3 seasons, and no one even asked T-Dog what his real name was. We've all been that black friend.
3 seasons and no one even asked T-Dog what his real name was. We’ve all been that black friend.

But the distrust of The Walking Dead is only part of an ongoing relationship black audiences have with the entertainment industry. The retreat from The Walking Dead on the grounds of recurrent black suffering resembles the fatigue some black consumers feel from the continued output of 19th-century American Slave narratives and other period pieces depicting blacks in roles of servitude. Recent examples like Steve McQueen’s 12 Years A Slave and Lee Daniels’ The Butler were both directed by black men, but Hollywood executives (most of whom are white) supporting these projects more often than contemporary stories of black triumph hints at the insidiousness of white liberalism in power. By acclaiming reminders of how bad black people used to have it, thus mitigating concern over how much further we as a society still have to go, Hollywood can appease black audiences through representation without disrupting the conservative status quo.

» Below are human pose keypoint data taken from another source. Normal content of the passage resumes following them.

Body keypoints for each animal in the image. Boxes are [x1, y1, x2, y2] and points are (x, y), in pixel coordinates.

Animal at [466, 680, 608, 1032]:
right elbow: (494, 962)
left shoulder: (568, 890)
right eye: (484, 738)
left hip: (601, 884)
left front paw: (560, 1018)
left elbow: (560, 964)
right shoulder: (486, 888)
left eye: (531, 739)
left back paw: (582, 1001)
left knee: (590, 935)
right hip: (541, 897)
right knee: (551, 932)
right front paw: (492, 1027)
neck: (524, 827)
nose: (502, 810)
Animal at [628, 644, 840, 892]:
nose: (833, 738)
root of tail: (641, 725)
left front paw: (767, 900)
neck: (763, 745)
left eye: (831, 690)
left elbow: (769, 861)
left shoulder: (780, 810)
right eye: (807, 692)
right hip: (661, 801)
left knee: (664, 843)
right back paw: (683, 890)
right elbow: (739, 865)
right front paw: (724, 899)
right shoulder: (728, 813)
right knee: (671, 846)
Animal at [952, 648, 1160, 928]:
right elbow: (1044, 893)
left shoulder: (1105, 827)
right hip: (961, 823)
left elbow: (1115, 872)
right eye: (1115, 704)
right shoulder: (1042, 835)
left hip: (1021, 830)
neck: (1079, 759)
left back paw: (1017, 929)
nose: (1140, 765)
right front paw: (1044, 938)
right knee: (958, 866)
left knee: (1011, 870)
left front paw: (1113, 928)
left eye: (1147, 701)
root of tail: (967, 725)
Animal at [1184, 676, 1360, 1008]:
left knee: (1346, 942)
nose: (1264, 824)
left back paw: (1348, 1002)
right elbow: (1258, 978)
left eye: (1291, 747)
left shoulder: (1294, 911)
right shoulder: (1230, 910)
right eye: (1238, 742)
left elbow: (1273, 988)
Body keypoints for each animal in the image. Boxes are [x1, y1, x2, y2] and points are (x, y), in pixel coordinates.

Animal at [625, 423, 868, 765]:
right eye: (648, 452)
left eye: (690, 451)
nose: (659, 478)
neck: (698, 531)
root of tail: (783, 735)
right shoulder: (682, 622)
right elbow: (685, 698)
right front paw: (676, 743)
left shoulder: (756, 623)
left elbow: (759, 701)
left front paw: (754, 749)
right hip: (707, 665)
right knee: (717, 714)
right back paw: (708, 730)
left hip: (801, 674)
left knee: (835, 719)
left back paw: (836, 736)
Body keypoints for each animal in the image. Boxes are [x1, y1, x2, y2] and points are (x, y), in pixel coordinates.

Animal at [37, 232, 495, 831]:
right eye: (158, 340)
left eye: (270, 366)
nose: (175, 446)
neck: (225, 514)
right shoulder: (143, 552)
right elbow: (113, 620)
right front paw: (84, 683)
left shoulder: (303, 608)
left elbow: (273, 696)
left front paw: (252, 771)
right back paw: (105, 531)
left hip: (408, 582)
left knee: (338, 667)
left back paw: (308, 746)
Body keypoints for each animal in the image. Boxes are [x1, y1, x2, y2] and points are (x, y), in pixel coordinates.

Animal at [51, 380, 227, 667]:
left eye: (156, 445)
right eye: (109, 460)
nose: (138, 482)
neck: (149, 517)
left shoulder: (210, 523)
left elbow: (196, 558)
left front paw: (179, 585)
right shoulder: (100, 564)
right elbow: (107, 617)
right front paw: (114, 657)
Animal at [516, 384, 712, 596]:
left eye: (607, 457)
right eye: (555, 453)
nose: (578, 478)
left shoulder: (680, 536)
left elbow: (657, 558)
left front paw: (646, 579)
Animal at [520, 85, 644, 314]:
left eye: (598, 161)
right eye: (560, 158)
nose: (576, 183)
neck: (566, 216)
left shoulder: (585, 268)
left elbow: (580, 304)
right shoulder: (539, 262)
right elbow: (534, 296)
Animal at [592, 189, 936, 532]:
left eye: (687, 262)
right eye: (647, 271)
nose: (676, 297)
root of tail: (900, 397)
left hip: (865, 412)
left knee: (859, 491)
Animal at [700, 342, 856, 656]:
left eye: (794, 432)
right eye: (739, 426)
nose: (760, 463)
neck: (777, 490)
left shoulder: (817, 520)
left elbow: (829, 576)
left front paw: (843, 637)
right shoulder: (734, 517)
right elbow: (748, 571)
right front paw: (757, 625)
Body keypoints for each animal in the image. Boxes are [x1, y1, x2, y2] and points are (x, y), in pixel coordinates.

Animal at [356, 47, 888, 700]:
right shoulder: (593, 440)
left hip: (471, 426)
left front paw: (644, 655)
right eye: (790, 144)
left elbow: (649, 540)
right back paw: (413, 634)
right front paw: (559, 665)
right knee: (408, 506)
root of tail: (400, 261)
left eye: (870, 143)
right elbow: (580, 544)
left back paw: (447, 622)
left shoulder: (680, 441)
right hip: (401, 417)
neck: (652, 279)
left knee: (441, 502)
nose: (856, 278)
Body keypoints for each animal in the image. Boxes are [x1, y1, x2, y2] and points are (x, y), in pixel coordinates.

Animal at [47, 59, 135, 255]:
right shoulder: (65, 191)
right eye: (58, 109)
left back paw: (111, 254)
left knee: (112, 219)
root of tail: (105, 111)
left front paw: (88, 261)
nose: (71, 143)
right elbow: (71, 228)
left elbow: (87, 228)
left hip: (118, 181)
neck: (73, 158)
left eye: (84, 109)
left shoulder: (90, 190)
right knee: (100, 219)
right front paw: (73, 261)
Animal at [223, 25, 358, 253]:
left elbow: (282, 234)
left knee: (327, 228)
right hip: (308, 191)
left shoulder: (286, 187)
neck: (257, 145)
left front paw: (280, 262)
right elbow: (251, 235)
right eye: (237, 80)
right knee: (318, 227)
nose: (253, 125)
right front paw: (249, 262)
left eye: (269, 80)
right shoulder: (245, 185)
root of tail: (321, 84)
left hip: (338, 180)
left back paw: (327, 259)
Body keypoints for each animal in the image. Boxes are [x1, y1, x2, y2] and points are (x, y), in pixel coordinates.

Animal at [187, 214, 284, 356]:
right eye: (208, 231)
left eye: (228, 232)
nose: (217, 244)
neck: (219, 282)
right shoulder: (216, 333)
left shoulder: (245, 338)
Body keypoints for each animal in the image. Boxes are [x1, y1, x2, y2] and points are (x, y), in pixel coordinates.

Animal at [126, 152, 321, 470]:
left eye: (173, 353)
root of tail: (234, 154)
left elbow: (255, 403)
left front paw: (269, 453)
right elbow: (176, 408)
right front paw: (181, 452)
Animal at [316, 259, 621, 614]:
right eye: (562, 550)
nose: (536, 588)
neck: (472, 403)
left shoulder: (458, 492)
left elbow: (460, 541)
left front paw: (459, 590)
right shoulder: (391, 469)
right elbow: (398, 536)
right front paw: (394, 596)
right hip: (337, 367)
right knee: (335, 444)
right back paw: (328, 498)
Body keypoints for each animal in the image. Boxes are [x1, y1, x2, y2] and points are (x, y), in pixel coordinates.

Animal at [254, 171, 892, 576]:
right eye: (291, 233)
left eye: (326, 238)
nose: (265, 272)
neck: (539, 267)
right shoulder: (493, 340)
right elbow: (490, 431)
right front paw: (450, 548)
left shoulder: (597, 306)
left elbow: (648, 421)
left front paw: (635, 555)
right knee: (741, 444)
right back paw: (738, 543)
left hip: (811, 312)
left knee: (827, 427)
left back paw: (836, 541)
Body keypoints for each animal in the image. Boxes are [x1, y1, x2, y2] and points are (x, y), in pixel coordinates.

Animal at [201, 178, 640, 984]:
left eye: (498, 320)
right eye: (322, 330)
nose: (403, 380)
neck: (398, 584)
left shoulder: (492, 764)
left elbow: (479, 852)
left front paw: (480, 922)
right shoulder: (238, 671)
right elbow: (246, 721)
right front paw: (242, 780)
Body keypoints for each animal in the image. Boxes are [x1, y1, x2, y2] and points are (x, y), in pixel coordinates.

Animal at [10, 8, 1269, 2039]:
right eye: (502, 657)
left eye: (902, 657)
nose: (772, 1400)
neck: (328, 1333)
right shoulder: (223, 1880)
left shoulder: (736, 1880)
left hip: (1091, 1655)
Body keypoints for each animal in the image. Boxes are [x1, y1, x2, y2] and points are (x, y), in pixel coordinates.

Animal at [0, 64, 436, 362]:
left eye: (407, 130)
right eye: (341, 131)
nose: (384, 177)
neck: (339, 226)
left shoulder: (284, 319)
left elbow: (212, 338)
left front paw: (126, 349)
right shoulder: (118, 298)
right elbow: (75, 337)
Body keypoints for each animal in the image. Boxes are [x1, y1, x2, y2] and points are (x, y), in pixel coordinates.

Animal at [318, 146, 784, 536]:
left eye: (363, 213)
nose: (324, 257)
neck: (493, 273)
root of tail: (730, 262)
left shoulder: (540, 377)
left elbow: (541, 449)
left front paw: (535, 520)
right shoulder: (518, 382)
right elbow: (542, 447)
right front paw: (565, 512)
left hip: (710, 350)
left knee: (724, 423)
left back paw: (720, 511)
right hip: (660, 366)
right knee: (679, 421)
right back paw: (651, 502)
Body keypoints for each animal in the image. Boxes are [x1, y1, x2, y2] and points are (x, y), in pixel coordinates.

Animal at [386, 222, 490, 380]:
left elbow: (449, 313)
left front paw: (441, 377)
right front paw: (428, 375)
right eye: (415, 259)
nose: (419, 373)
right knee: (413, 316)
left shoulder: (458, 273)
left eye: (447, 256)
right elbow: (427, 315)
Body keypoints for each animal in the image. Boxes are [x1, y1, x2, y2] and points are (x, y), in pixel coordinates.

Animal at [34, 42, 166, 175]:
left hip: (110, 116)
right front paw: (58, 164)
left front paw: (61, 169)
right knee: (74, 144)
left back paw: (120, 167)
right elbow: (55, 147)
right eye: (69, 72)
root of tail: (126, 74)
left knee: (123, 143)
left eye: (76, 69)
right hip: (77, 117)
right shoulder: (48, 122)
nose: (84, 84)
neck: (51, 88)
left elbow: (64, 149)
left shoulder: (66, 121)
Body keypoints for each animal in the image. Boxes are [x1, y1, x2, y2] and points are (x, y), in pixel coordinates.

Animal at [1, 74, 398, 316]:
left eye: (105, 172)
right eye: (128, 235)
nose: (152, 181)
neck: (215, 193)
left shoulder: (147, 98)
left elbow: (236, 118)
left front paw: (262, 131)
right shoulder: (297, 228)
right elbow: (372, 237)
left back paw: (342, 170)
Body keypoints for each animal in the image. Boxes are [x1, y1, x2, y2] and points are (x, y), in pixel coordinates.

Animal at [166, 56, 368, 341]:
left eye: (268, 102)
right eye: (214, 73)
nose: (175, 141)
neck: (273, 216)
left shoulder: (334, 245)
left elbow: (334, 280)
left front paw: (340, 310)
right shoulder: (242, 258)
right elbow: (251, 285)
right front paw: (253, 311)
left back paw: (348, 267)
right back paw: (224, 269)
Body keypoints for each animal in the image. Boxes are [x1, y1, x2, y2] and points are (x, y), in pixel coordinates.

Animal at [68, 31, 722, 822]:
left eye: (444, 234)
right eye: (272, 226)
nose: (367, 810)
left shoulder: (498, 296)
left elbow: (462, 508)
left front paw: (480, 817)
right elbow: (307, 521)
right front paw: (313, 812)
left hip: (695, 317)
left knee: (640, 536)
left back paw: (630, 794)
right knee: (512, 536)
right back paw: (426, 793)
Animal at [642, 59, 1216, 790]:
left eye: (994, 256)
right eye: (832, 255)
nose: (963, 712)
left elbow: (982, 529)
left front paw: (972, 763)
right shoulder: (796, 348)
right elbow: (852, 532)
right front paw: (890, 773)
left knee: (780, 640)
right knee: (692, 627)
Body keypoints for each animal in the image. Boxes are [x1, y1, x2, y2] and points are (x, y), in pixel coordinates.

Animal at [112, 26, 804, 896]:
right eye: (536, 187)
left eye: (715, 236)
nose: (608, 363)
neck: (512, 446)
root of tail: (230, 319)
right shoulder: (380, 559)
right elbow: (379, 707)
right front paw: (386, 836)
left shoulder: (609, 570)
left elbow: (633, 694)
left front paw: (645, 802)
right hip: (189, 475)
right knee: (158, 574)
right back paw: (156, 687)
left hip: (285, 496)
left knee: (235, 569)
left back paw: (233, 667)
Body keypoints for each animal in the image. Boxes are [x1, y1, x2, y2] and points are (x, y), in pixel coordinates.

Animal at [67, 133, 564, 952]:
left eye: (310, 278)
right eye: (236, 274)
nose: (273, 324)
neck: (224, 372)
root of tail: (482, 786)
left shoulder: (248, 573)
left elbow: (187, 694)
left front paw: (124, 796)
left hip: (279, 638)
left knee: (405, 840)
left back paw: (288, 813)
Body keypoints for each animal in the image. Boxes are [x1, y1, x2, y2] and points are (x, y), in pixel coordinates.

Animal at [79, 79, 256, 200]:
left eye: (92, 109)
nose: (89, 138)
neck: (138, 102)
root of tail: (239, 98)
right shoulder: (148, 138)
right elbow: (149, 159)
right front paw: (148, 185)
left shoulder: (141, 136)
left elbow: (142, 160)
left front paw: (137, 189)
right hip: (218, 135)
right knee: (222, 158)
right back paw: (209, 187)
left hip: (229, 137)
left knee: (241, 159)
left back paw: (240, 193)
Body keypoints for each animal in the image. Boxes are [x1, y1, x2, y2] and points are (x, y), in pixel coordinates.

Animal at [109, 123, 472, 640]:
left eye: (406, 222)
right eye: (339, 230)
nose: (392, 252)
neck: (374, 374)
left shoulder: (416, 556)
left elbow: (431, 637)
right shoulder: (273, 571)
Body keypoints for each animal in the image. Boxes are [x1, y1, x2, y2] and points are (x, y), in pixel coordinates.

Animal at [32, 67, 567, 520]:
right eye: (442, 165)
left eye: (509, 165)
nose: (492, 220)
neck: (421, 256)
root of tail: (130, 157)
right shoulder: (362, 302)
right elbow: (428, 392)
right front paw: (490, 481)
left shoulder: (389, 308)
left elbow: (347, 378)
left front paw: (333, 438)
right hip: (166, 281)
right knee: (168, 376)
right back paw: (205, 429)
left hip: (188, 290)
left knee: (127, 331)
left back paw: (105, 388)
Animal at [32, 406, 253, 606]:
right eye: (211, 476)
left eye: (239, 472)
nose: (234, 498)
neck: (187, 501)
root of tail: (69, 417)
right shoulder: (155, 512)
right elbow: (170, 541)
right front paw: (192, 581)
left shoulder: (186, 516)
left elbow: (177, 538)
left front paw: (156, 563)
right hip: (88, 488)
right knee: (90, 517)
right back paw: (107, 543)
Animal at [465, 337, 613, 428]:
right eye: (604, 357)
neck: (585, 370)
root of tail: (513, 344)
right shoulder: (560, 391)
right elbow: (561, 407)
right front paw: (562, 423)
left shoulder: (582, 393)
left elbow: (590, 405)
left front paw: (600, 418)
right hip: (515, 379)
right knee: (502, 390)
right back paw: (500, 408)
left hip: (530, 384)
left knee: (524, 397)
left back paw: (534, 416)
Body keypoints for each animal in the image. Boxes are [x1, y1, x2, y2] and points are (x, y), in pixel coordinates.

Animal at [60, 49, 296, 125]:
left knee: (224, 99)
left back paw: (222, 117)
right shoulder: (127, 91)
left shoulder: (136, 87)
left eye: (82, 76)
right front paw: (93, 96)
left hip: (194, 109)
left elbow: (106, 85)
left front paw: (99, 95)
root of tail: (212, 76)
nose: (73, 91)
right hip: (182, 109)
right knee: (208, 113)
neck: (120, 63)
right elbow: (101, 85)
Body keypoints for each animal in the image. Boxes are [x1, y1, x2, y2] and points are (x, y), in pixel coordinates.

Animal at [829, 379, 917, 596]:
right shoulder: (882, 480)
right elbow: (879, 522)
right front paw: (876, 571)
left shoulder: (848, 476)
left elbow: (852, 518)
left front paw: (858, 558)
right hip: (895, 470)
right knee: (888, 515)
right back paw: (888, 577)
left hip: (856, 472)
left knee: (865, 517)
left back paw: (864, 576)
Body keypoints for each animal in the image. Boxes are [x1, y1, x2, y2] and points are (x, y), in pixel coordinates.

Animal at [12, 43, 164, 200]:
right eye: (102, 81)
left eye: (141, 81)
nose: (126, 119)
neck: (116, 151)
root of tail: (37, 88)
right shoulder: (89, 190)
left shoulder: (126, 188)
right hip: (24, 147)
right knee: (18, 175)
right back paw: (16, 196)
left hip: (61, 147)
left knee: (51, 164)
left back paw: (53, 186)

Citing such duplicity at work in The Walking Dead may be unfair, but the sensitivity about the treatment of black characters comes from an authentically painful reality, which supersedes the hyperactive echo chamber also known as the Internet. And although it is just a television show, The Walking Dead can be appreciated a sociopolitical commentary despite the pain it is up against. Whether black audiences will remain fans or continue denouncing it as racist, black presence in the show has largely redefined how the genre is perceived, meanwhile creating a memorable moment in the history of American television by moving horror into the mainstream unlike any series before it.

Such an acknowledgement may sound like a “Meh, they could be doing us worse.” But in reality, it’s more of a “Watch it or don’t, but there’s some seriously interesting stuff happening here.”